> [WHAT THE TASK REQUIRES] Lines from the listing below that contain the string "look" are to be reported.
^^^^^^^^
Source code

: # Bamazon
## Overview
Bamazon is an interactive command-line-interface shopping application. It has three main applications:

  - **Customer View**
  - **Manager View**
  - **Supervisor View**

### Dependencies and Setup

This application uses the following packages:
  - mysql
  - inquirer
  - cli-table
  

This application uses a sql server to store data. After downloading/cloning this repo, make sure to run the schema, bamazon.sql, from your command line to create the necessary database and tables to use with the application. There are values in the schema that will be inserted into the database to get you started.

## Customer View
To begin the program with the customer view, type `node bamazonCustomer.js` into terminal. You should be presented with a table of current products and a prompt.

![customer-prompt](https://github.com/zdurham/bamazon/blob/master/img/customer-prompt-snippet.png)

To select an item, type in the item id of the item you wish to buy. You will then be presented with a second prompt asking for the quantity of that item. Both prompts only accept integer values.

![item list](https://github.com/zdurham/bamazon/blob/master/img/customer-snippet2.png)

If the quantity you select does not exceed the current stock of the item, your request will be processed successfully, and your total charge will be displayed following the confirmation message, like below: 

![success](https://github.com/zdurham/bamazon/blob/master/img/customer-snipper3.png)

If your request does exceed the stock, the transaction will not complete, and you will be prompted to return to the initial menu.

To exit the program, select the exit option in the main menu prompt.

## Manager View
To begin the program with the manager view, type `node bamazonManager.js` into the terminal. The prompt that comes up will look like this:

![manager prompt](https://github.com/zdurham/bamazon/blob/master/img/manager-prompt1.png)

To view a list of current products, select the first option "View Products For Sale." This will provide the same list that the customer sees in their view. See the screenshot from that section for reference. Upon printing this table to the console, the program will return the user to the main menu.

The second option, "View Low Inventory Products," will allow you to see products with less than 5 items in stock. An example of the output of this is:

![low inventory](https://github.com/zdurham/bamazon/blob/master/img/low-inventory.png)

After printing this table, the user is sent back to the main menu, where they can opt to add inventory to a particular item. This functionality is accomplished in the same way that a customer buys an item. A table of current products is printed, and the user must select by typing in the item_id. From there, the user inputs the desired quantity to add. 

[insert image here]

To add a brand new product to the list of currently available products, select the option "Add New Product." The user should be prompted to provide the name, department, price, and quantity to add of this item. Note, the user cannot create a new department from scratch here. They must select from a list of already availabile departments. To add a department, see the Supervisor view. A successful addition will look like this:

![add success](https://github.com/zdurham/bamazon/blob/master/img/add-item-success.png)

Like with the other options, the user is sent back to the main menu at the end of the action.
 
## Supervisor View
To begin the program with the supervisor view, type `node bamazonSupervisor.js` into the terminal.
^^^^^^^^
> [EXERCISE RESPONSE]
To begin the program with the manager view, type `node bamazonManager.js` into the terminal. The prompt that comes up will look like this:
To add a brand new product to the list of currently available products, select the option "Add New Product." The user should be prompted to provide the name, department, price, and quantity to add of this item. Note, the user cannot create a new department from scratch here. They must select from a list of already availabile departments. To add a department, see the Supervisor view. A successful addition will look like this:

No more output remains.